Os diagnósticos foram identificados na capital paulista, em área próxima a Guarulhos. As pacientes são uma mulher de 20 anos, mãe de um bebê que já havia sido diagnosticado anteriormente, e uma criança de 6 meses. Nenhuma delas tinha registro de vacinação contra o vírus.
Na semana anterior, outras três infecções já haviam sido confirmadas em bebês de 6 meses a 1 ano. A origem dos casos ainda está sob investigação do Centro de Vigilância Epidemiológica (CVE-SP), em conjunto com o Ministério da Saúde.
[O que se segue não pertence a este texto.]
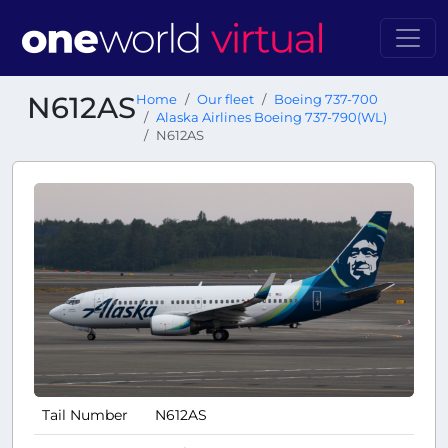
N612AS
Home
Our fleet
Boeing 737-700
Alaska Airlines Boeing 737-790(WL)
N612AS
Tail Number
N612AS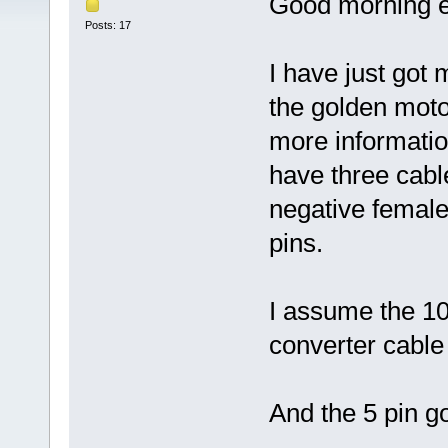
Good morning e
Posts: 17
I have just got 
the golden motor
more informatio
have three cable
negative female
pins.
I assume the 10
converter cable 
And the 5 pin g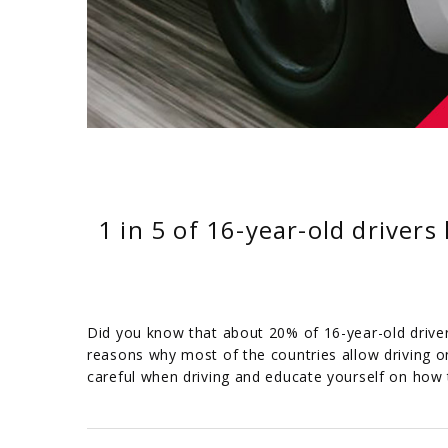
1 in 5 of 16-year-old drivers
Did you know that about 20% of 16-year-old drivers 
reasons why most of the countries allow driving on
careful when driving and educate yourself on how 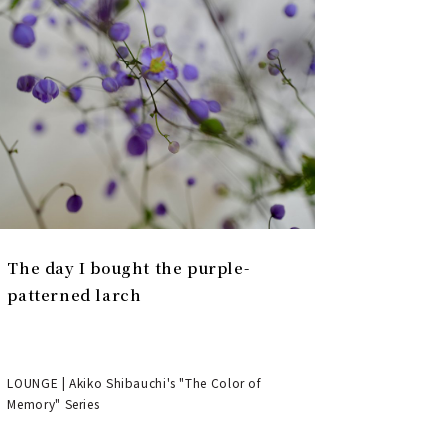
The day I bought the purple-
patterned larch
LOUNGE | Akiko Shibauchi's "The Color of
Memory" Series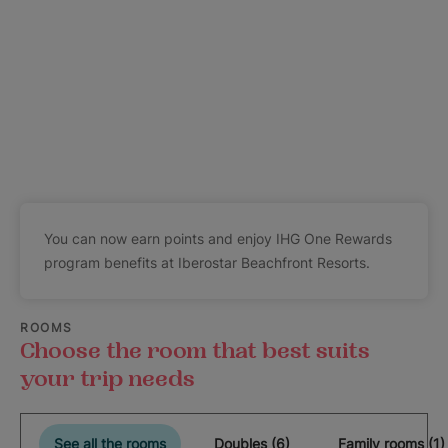
You can now earn points and enjoy IHG One Rewards
program benefits at Iberostar Beachfront Resorts.
ROOMS
Choose the room that best suits
your trip needs
See all the rooms
Doubles (6)
Family rooms (1)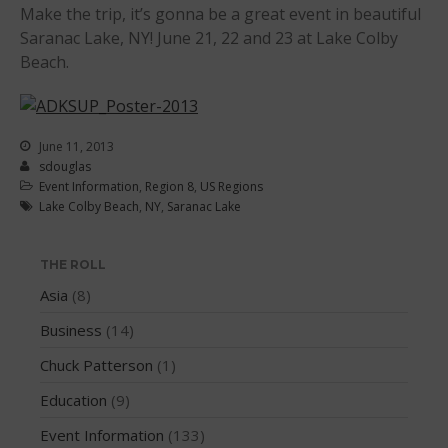
Make the trip, it’s gonna be a great event in beautiful
WPA Event
Saranac Lake, NY! June 21, 22 and 23 at Lake Colby
Rules/Guidelines/Divisions
Beach.
Event Sanctioning Application
Event Submission Page
Insurance
June 11, 2013
sdouglas
Rankings
Event Information
,
Region 8
,
US Regions
Instructors
Lake Colby Beach
,
NY
,
Saranac Lake
Instructor Renewal
Instructor Database
THE ROLL
Levels Certification
Asia
(8)
Curriculum
Business
(14)
Online Exams
Chuck Patterson
(1)
Apply
Education
(9)
Members
Event Information
(133)
Join the WPA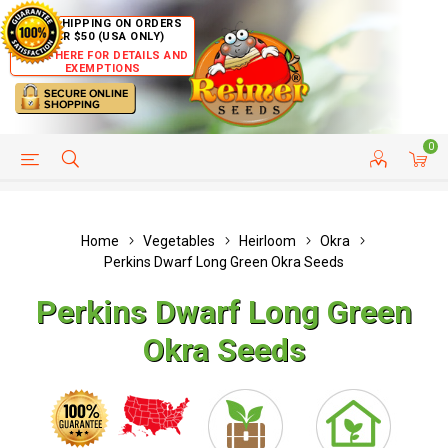
FREE SHIPPING ON ORDERS
OVER $50 (USA ONLY)
CLICK HERE FOR DETAILS AND
EXEMPTIONS
0
HELP PAGE
SHIP TO COUNTRIES
CUSTOMER SERVICE
Home
Vegetables
Heirloom
Okra
Perkins Dwarf Long Green Okra Seeds
Perkins Dwarf Long Green
Okra Seeds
Diante do aumento dos registros, a pasta passou a recomendar a chamada “dose zero” da vacina tríplice viral para crianças entre 6 meses e 11 meses e 29 dias em São Paulo e Guarulhos. A medida também pode ser aplicada em ações de bloqueio vacinal em áreas com casos suspeitos ou confirmados.
A dose extra não substitui o calendário vacinal regular. Mesmo após a aplicação, a criança deve receber as doses previstas aos 12 e 15 meses de idade.
O Brasil havia recuperado, em novembro de 2024, o status de país livre do sarampo, perdido em 2018 durante um surto com milhares de casos e mortes associados à baixa cobertura vacinal e à entrada do vírus por fronteiras internacionais.
Segundo as autoridades de saúde, casos isolados importados não comprometem essa certificação. O risco ocorre quando há transmissão sustentada dentro do país, com circulação contínua do vírus por pelo menos 12 meses.
A Secretaria da Saúde reforça que atua para conter a disseminação por meio de vigilância epidemiológica e ampliação da vacinação. A orientação é que a população procure unidades de saúde para checar a carteira de imunização.
Atualmente, a cobertura vacinal no estado segue abaixo da meta de 95%, com 85,32% para a primeira dose e 72,06% para a segunda.